Deniz koruma alanları, okyanus ve denizlerdeki canlıların çeşitli tehditlerle karşı karşıya kaldıklarında yaşamlarını sürdürebilmeleri için oluşturulan alanları kapsıyor. Bu tehditler arasında aşırı avlanma, su kirliliği, deniz çöpleri ve küresel iklim değişikliği gibi etmenler bulunuyor. Bu olumsuz durumlar, denizdeki canlıları ciddi şekilde etkileyerek ekosistemlerin sağlığını bozuyor. Acta Aquatica Turcica Dergisi’nde yayınlanan çalışmaya göre, deniz koruma alanları ile kritik ekolojik sistemleri korumak, ekosistemlerin sürdürülebilirliğine yardımcı olmak, biyolojik çeşitliliği muhafaza etmek amaçlanıyor.

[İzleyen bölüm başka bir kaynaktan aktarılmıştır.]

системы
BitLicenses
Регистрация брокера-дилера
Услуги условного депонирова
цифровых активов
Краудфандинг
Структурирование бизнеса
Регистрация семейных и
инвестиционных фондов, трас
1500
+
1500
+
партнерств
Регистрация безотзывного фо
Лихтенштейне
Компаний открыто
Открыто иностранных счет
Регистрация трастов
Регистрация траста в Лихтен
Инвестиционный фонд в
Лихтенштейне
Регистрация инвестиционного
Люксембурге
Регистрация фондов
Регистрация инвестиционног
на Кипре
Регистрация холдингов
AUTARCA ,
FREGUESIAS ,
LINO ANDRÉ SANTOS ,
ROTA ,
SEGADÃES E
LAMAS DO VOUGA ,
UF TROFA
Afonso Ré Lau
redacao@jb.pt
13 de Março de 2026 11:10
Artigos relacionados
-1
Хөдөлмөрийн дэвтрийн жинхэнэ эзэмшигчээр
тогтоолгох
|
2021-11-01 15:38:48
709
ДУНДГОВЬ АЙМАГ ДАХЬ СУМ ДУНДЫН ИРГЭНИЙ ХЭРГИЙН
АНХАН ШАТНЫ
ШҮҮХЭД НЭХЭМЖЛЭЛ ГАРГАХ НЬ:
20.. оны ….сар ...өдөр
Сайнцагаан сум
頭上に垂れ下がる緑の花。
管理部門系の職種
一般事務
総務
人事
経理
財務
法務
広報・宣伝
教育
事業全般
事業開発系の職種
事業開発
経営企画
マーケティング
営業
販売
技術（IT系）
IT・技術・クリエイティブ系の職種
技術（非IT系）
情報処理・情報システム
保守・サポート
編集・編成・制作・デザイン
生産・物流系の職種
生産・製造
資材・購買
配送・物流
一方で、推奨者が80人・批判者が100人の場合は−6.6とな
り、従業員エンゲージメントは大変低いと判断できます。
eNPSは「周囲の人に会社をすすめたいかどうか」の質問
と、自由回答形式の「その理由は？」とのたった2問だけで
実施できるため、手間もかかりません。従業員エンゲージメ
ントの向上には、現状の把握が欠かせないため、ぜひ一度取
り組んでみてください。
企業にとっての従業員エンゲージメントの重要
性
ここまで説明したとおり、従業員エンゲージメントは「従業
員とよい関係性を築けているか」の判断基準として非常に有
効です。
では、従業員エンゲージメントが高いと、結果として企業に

Birleşmiş Milletler Biyolojik Çeşitlilik Sözleşmesi ile dünya çapındaki denizel alanların en az %10’nun 2030 yılına kadar etkin bir şekilde korunması için küresel hedefler belirlenerek önceden yapılan çalışmalar güçlendiriliyor. Dolayısıyla deniz koruma alanları, bilimsel temelli bir yaklaşımla uygulandığında etkili oluyor. Ancak tüm biyolojik çeşitliliği korumak için sadece yönetim yaklaşımı olarak kabul edilmemesi gerekiyor. Ayrıca, yapılan çalışmada deniz koruma alanlarının okyanus ve denizlerin biyolojik çeşitliliğini korumak için en iyi araç olduğu tespit ediliyor. Herhangi bir korunaklı alandan elde dilen faydaların koruma seviyesine, yönetim etkinliğine, koruma altındaki alanın büyüklüğüne ve korumanın uygulandığı sürenin uzunluğuna bağlı olarak değişiyor.

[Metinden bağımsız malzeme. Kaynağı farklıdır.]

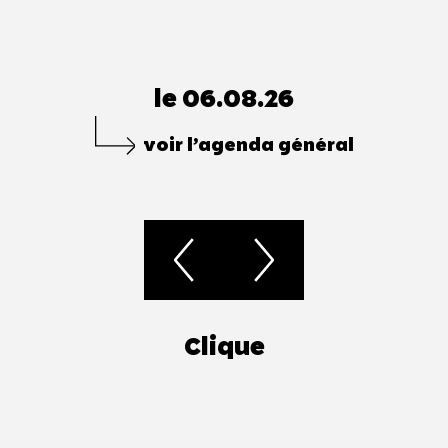
le 06.08.26
voir l’agenda général
Clique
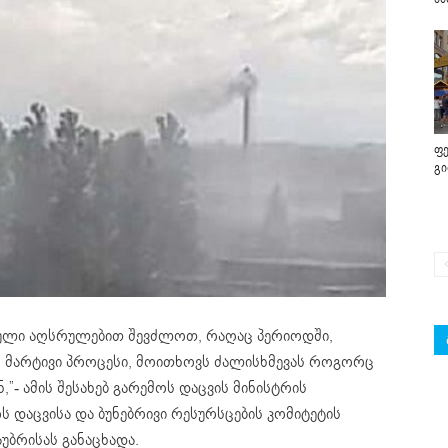
ფე
გ
რული აღსრულებით შევძლოთ, რაღაც პერიოდში,
ის მარტივი პროცესი, მოითხოვს ძალისხმევას როგორც
”- ამის შესახებ გარემოს დაცვის მინისტრის
დაცვისა და ბუნებრივი რესურსცების კომიტეტის
აუბრისას განაცხადა.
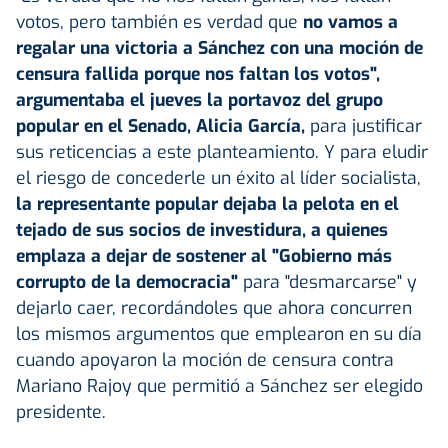
votos, pero también es verdad que
no vamos a
regalar una victoria a Sánchez con una moción de
censura fallida porque nos faltan los votos",
argumentaba el jueves la portavoz del grupo
popular en el Senado, Alicia García,
para justificar
sus reticencias a este planteamiento. Y para eludir
el riesgo de concederle un éxito al líder socialista,
la representante popular dejaba la pelota en el
tejado de sus socios de investidura, a quienes
emplaza a dejar de sostener al "Gobierno más
corrupto de la democracia"
para "desmarcarse" y
dejarlo caer, recordándoles que ahora concurren
los mismos argumentos que emplearon en su día
cuando apoyaron la moción de censura contra
Mariano Rajoy que permitió a Sánchez ser elegido
presidente.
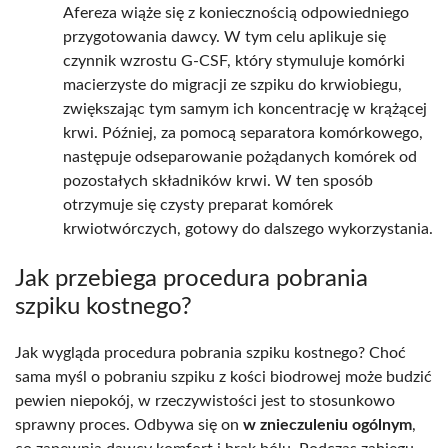
Afereza wiąże się z koniecznością odpowiedniego
przygotowania dawcy. W tym celu aplikuje się
czynnik wzrostu G-CSF, który stymuluje komórki
macierzyste do migracji ze szpiku do krwiobiegu,
zwiększając tym samym ich koncentrację w krążącej
krwi. Później, za pomocą separatora komórkowego,
następuje odseparowanie pożądanych komórek od
pozostałych składników krwi. W ten sposób
otrzymuje się czysty preparat komórek
krwiotwórczych, gotowy do dalszego wykorzystania.
Jak przebiega procedura pobrania
szpiku kostnego?
Jak wygląda procedura pobrania szpiku kostnego? Choć
sama myśl o pobraniu szpiku z kości biodrowej może budzić
pewien niepokój, w rzeczywistości jest to stosunkowo
sprawny proces. Odbywa się on
w znieczuleniu ogólnym
,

Deniz koruma alanlarının oluşturulmasında üç aşama bulunuyor: hazırlık, öncü ve kendine yeterlik. Hazırlık aşamasında, deniz koruma alanlarının (DKA) belirlenmesi, oluşturulması veya ilan edilmesi süreci gerçekleştiriliyor ve bu süreçler güçlü paydaş katılımıyla yürütülüyor. Öncü aşamada, DKA aktif hale gelerek yönetim ve kontrol faaliyetleri kuruluyor, paydaşlarla ilişkiler güçlendiriliyor ve ekosistem farklılıkları izleniyor. Kendine yeterlik aşamasındaise, DKA'nın hedeflerine ulaşıldığı, sosyal, kültürel ve ekonomik faydaların sağlandığı ve başarının garanti altına alındığı görülüyor. Deniz koruma alanları, ulusal ve uluslararası düzeyde değerli ekosistemlere ve nadir türlere ev sahipliği yapıyor. Ayrıca, Doktora Öğrencisi Ertan Karahanlı, çalışmasında Türkiye’de Karadeniz, Marmara, Akdeniz ve Doğu Akdeniz bölgeleri için önerilen deniz koruma alanlarını sunuyor.

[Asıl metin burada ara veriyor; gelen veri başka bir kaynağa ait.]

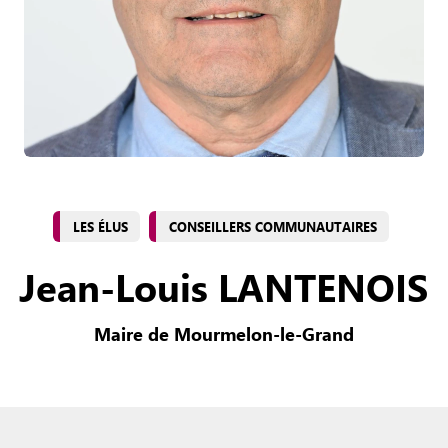
LES ÉLUS
CONSEILLERS COMMUNAUTAIRES
Jean-Louis LANTENOIS
Maire de Mourmelon-le-Grand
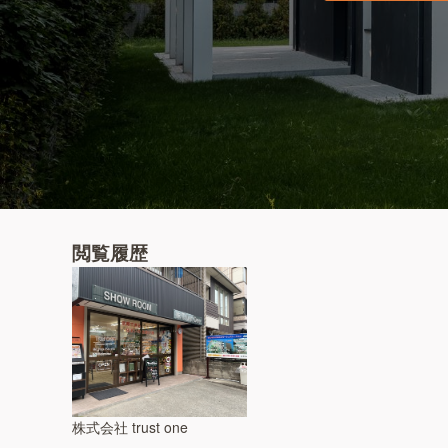
閲覧履歴
株式会社 trust one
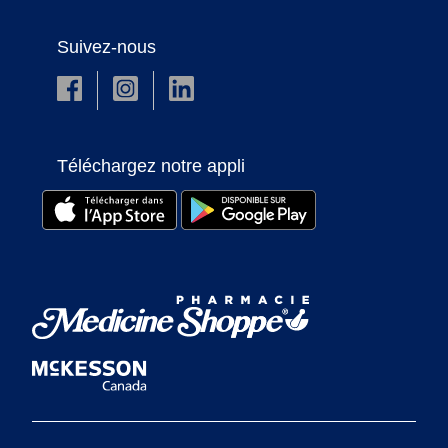
Suivez-nous
Téléchargez notre appli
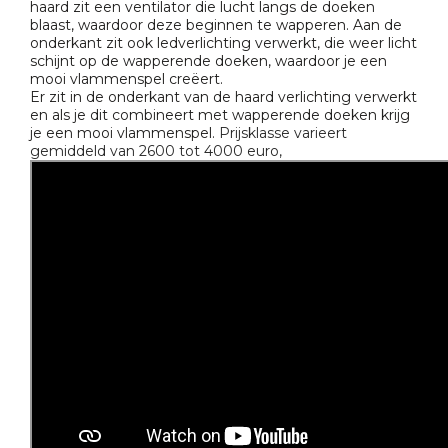
haard zit een ventilator die lucht langs de doeken
blaast, waardoor deze beginnen te wapperen. Aan de
onderkant zit ook ledverlichting verwerkt, die weer licht
schijnt op de wapperende doeken, waardoor je een
mooi vlammenspel creëert.
Er zit in de onderkant van de haard verlichting verwerkt
en als je dit combineert met wapperende doeken krijg
je een mooi vlammenspel.
Prijsklasse varieert
gemiddeld van 2600 tot 4000 euro,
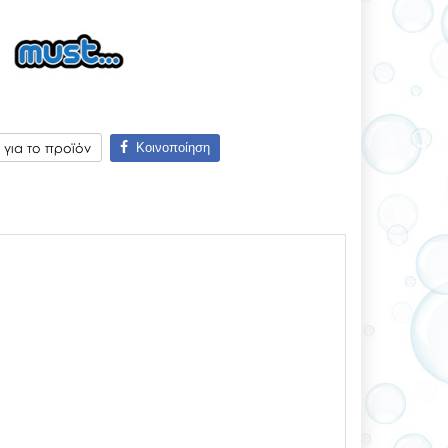
Κοινοποίηση
για το προϊόν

Kaynak: Türkiye Denizlerinde Önerilen Açık Deniz Koruma Alanları,Ertan Karahanlı, 2024
Çalışmada deniz alanlarının korunması için her bölgenin kendine özgü özelliklerine göre özel plan ve stratejilerin geliştirilmesi gerektiği belirtiliyor. Ayrıca gelecek kuşaklara temiz deniz ürünleri ve kıyısal bölgeler bırakmak için toplum olarak çaba gösterilmesi gerekiyor. Böylece kıyısal ve açık deniz koruma alanları ilan edilerek insanlara sürdürülebilir balıkçılık teşvik ediliyor ve deniz kirliliği önleniyor.